By TOM HOEPF Indiana Correspondent
CAMBRIDGE CITY, Ind. — After M. Gault Jones bought his new John Deere 4010 diesel tractor in 1961 neighbor kids flocked to his farm in southwest Wayne County to see it run.
“I’d be plowing a field and after school I’d see bicycles coming up the road,” said Jones.
Now the vintage tractor is again turning heads and remains a source of pride for the Jones family after their sons have restored it to like-new condition.
“Dad tells the story when he first bought the tractor that was the first year he didn’t have to find any help because everybody wanted to run this tractor,” said Scott Jones, 50, the oldest of three sons. “The next year everyone had a 4010,” he added.
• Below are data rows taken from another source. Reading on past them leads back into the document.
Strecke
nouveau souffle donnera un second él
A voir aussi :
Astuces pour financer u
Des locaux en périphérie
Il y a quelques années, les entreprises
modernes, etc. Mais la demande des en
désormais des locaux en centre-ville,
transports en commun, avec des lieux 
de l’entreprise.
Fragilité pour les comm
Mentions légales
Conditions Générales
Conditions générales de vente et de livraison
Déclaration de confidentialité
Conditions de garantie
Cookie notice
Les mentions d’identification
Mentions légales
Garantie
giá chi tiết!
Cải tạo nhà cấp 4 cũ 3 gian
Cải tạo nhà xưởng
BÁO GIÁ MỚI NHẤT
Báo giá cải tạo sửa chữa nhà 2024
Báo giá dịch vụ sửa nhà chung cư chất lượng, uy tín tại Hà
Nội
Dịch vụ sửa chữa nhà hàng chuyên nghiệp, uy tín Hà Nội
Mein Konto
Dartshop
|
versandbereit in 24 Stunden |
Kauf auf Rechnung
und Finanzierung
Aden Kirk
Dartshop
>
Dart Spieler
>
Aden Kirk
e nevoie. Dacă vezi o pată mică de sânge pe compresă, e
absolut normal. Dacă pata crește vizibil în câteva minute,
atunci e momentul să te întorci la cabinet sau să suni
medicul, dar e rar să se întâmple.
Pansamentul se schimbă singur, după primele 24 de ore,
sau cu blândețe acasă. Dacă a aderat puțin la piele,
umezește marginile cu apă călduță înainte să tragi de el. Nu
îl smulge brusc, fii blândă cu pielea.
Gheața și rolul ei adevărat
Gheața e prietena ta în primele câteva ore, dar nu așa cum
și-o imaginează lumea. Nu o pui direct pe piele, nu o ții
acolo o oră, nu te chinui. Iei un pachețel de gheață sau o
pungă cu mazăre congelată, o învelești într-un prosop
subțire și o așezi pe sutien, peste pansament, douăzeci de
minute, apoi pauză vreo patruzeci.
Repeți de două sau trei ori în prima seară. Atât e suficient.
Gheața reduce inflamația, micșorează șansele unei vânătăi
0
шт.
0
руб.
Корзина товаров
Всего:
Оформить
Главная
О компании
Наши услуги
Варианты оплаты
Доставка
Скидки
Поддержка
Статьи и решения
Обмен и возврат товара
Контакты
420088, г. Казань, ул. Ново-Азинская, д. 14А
Such was the impact the new generation of John Deere tractors had on agriculture.
“It was a revolution. They gave agriculture quite a gift,” said Gault Jones. He described plowing with his father’s 1942 John Deere Model B, which has also been restored. “You’d start out in a big field and it might be lunchtime by the time you got around the field for the first time. Two 14s is all she would pull,” said the senior Jones.
“This was a revolution right off the bat because it produced 90-some horsepower,” he continued. “Gosh, it was pulling a five-bottom plow.”
Jones recalls paying $5,600 for the new tractor, a five-bottom plow and a four-row cultivator, while trading in an old John Deere Model A, a two-bottom plow and a two-row cultivator.
He made the purchase from a John Deere dealer in Paxton, Ill., who gave him a deal $600 better than local dealers offered. “Six-hundred dollars was a lot of money then,” he said.
Jones opted for the diesel engine because it was more powerful than the gas-powered versions and diesel fuel was cheaper. As helpful as the new tractor was in the field, Jones later found it invaluable in his construction business, erecting steel buildings and grain systems.
“Every building here we built,” said Jones.
“It becomes an all-purpose tractor when you put the loader on. With the addition of a boom to extend the length of the fork lift, we set trusses, even steel trusses, for steel buildings,” said son Scott,” who is a master mechanic for Reynolds Farm Equipment Inc., a John Deere dealer in Fishers, Ind.
“He wanted to make it a pulling tractor one time. Remember that, Scott?” said his father. “I thought about it. I said, ‘No you can’t do it to this tractor. It’s been too good to me.’”
After 50 years of continuous use, though, the old tractor was showing its age. The paint was dull, the hood had dings and the clutch needed to be replaced.
“It’s been running around the farm with no hood on it for the last 10 years. My brothers and I decided we ought to do something. Greg was the one who said we’ve go to do something while Dad’s still around,” said Scott.
Greg, 46, the youngest of the Jones sons, owns Smalltown Inc. in Connersville, Ind., which buys, sells, builds and rents vehicles. Without announcing his full intentions to their father, he hauled the tractor to brother Scott’s home shop at Charlottesville, Ind., in July. There, Scott split the tractor, installing a new clutch, bearings and a flywheel kit – what he called a routine job.
“It was a fun one to do,” said Scott.
Greg hauled the tractor back to his shop to do the bodywork and paint job. “The tractor was pretty straight. There were some dents in the hood from walking on it, but that wasn’t a big problem,” he said.
Greg was able to make the original sheet metal look like new. Middle son, Bryan, 48, who works for JR Automation Technologies LLC, a designer and manufacturer of automated assembly systems in Holland, Mich., lent his moral support and admired his brothers’ work on a recent visit home.
He recalled the laborious task of unloading by hand semitrailers of materials for their construction jobs until outfitting the tractor with a front loader.
“The John Deere 146A loader enabled us to do so much and do it more easily,” said Bryan. He recounted the occasion they rigged an 80-foot-long grain auger to the loader and drove the tractor to the other side of the county to a customer without incident. The senior Jones was not totally aware of what his sons were doing to his tractor. They told him they were trying to do some repairs. “The day they surprised me with it was pretty overwhelming. Plus that fact it had been 50 years,” said Gault.
“It’s part of us. It’s taken us down snowy roads … rounding up the hogs, whatever,” said Scott, who compared the tractor to his own 1958 Cockshutt 570 diesel, which he restored.
“I was telling Dad, I know why Cockshutt went out of business. You get on those tractors. It’s a night-and-day difference. That (John Deere) tractor is superior.”
Everyone in the family admitted to getting the tractor stuck in mud, even Mom Shirley. “Oh, yeah, I buried it big time,” she said. Yet everyone speaks fondly of the tractor, like it was one of the family.